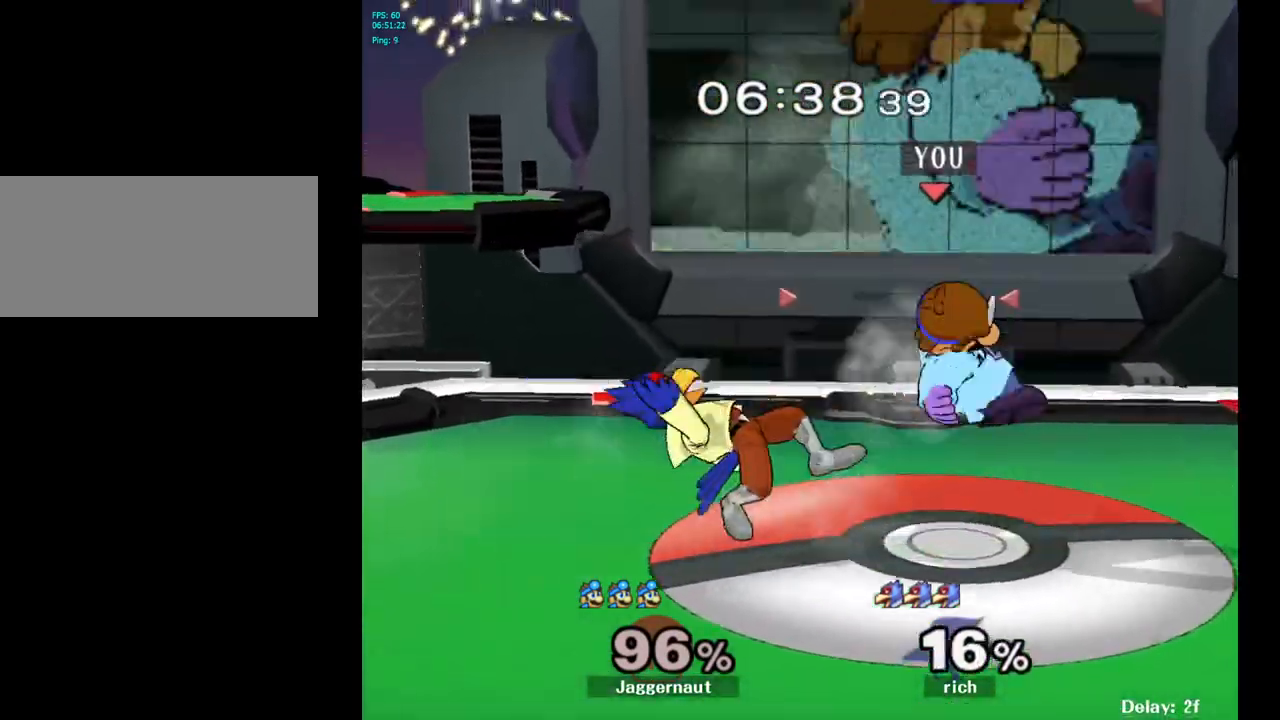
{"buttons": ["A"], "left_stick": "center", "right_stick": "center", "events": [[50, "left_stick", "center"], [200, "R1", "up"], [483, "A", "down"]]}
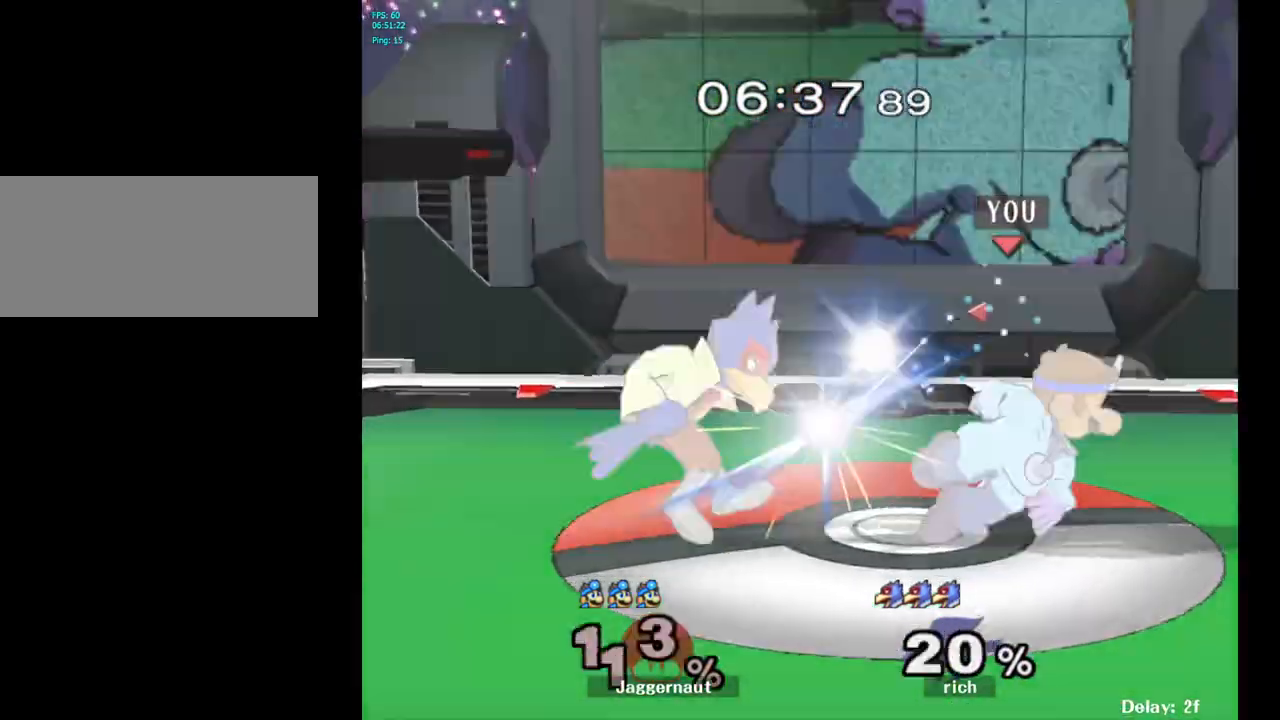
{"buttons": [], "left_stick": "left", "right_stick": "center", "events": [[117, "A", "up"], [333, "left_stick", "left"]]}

---

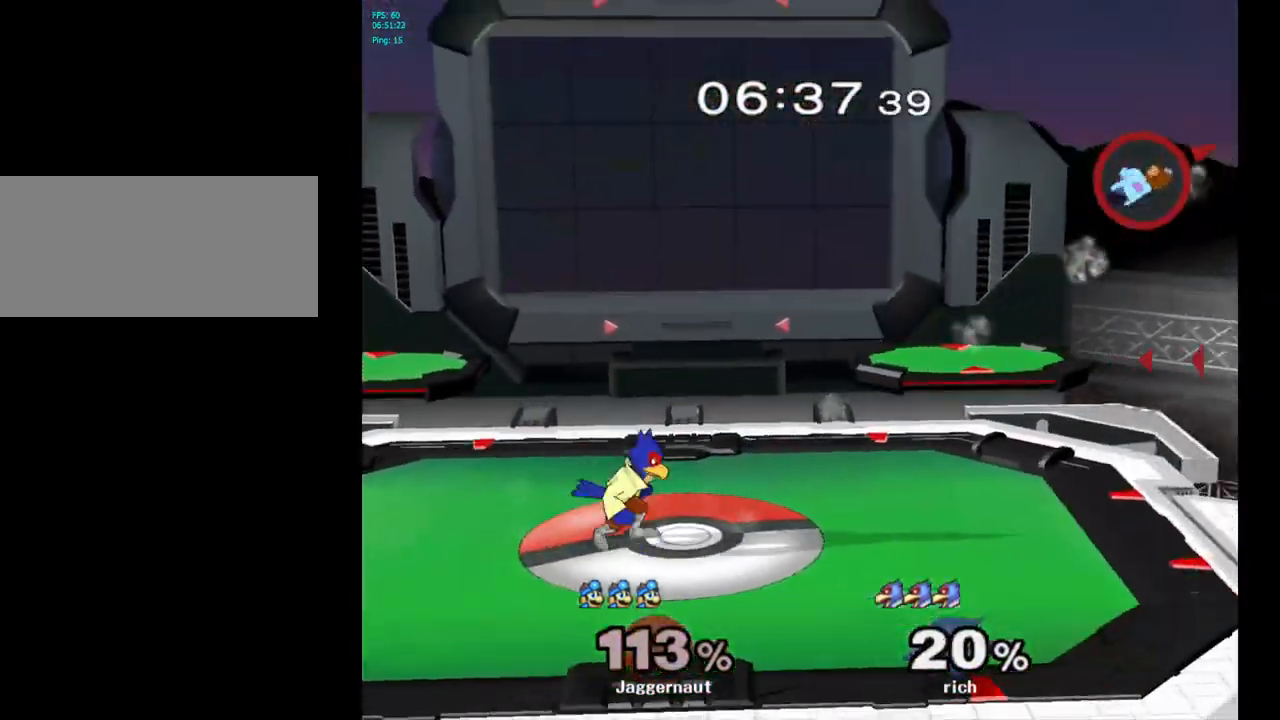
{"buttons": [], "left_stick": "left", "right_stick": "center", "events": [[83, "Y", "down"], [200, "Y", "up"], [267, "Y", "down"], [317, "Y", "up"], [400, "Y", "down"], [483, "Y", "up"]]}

#### GOAL OF THE EXERCISE
For each line above that includes the word "down", make a copy of that line.

#### ANSWER TO THIS EXERCISE
{"buttons": ["A"], "left_stick": "center", "right_stick": "center", "events": [[50, "left_stick", "center"], [200, "R1", "up"], [483, "A", "down"]]}
{"buttons": [], "left_stick": "left", "right_stick": "center", "events": [[83, "Y", "down"], [200, "Y", "up"], [267, "Y", "down"], [317, "Y", "up"], [400, "Y", "down"], [483, "Y", "up"]]}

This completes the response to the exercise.